Zac Goldsmith says the time has come to change the Tory leadership rules. The MP for Richmond Park contends that when there is next a contest, Conservatives such as Boris Johnson and Daniel Hannan, who hold elective office but are not members of the Commons, should be allowed to throw their hats into the ring.
While most politicians seek advancement within the existing framework of rules, Goldsmith often asks why the framework itself cannot be changed. He has a gift for allying himself with members of other parties, in order to campaign for radical reform on issues such as the exposure of child sex abuse, the recall of MPs, the future of Heathrow Airport and the risk that antibiotics will become useless.
In this interview, Goldsmith attacks David Cameron’s refusal, in the recent reshuffle, to promote talented backbenchers who have committed even minor acts of rebellion. Goldsmith also explains how he was drawn in to the child sex abuse issue and came to the conclusion that terrible crimes have for many years been covered up. He believes justice for the victims must be obtained: “If there is a Cabinet minister who engaged in the most disgusting crimes, and if that Cabinet minister is still alive, I want that Cabinet minister to be made to face justice.”
The interview took place on Tuesday afternoon on the terrace of the House of Commons.
ConHome: “So what should Boris do next? Should he come back in to this place?”
Goldsmith: “I do think there’s something to be said for changing the rules around leadership elections. I think it would make sense for anyone who’s an elected member of our party to be able to put their hat in the ring. A popular MEP or a popular mayor or a popular council leader or whatever. I think it would expand the pool. And it would also avoid the need for endless discussions about what so and so is going to do and whether or not they’re going to have to come back into Parliament and whether or not someone else is going to have to vacate their seat. I think it’s a natural, logical thing to do. I know Stanley Johnson [father of Boris] suggested this. Maybe he wasn’t the right person to suggest it. But I think it’s almost unarguable. Someone like Dan Hannan, who’s very popular with the grass roots [and is already a Tory MEP], if he wanted to try his luck as leader, why not? Why shouldn’t he be able to? I can’t see any killer arguments against it.”
ConHome: “And then a by-election, as in 1963 when Alec Douglas-Home became leader, would be arranged?”

### PROVIDED INFORMATION

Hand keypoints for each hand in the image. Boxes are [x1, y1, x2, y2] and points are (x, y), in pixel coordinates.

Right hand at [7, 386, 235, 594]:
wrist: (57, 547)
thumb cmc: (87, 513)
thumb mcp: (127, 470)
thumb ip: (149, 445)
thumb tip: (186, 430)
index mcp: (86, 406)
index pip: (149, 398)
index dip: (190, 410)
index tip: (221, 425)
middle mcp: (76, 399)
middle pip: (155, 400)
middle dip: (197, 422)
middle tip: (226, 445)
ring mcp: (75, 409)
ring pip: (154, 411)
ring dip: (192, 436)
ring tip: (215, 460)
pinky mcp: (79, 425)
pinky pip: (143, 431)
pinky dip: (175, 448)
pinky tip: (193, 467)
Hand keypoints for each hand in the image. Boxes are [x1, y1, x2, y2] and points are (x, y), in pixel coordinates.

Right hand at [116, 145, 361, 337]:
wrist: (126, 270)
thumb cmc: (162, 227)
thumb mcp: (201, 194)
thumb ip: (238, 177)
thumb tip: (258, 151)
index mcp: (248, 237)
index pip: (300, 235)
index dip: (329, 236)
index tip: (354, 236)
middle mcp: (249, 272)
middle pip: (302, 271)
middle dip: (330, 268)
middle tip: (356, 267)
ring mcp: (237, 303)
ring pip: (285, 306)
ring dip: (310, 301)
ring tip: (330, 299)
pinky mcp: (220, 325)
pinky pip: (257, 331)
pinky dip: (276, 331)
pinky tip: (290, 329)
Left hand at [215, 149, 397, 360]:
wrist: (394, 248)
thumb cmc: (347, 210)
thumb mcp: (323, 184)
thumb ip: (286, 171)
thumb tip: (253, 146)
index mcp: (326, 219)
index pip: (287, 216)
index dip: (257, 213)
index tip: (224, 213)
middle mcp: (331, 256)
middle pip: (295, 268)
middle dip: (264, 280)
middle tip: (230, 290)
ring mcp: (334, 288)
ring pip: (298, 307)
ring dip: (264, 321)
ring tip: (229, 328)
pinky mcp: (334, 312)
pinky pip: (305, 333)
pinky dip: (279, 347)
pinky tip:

### PARTS OF THE EXERCISE
A. Answer these questions from the Goldsmith interview, one line each, marked (i), (ii) and (iii):
(i) Which constituency does Goldsmith represent as an MP?
(ii) When and where did the interview take place?
(iii) Whom does Goldsmith name as having already suggested the change to the leadership rules?
B. Decide whether each statement agrees with the Goldsmith interview. For each one, answer yes or no and quote the words that settle it.
(i) Goldsmith says he can see strong arguments against letting elected party members outside the Commons run for leader.
(ii) The future of Heathrow Airport is one of the issues on which Goldsmith has campaigned for reform.
(iii) Goldsmith criticizes Cameron for promoting backbenchers who had rebelled.
C. Reproduce the part of the Goldsmith interview starting with "In this interview, Goldsmith" and going on through "House of Commons.".

### ANSWERS BY ITEM NUMBER
A.
(i) Richmond Park.
(ii) On Tuesday afternoon, on the terrace of the House of Commons.
(iii) Stanley Johnson, the father of Boris Johnson.

B.
(i) No: "I can’t see any killer arguments against it."
(ii) Yes: "in order to campaign for radical reform on issues such as the exposure of child sex abuse, the recall of MPs, the future of Heathrow Airport"
(iii) No: "Goldsmith attacks David Cameron’s refusal, in the recent reshuffle, to promote talented backbenchers who have committed even minor acts of rebellion."

C.
In this interview, Goldsmith attacks David Cameron’s refusal, in the recent reshuffle, to promote talented backbenchers who have committed even minor acts of rebellion. Goldsmith also explains how he was drawn in to the child sex abuse issue and came to the conclusion that terrible crimes have for many years been covered up. He believes justice for the victims must be obtained: “If there is a Cabinet minister who engaged in the most disgusting crimes, and if that Cabinet minister is still alive, I want that Cabinet minister to be made to face justice.”
The interview took place on Tuesday afternoon on the terrace of the House of Commons.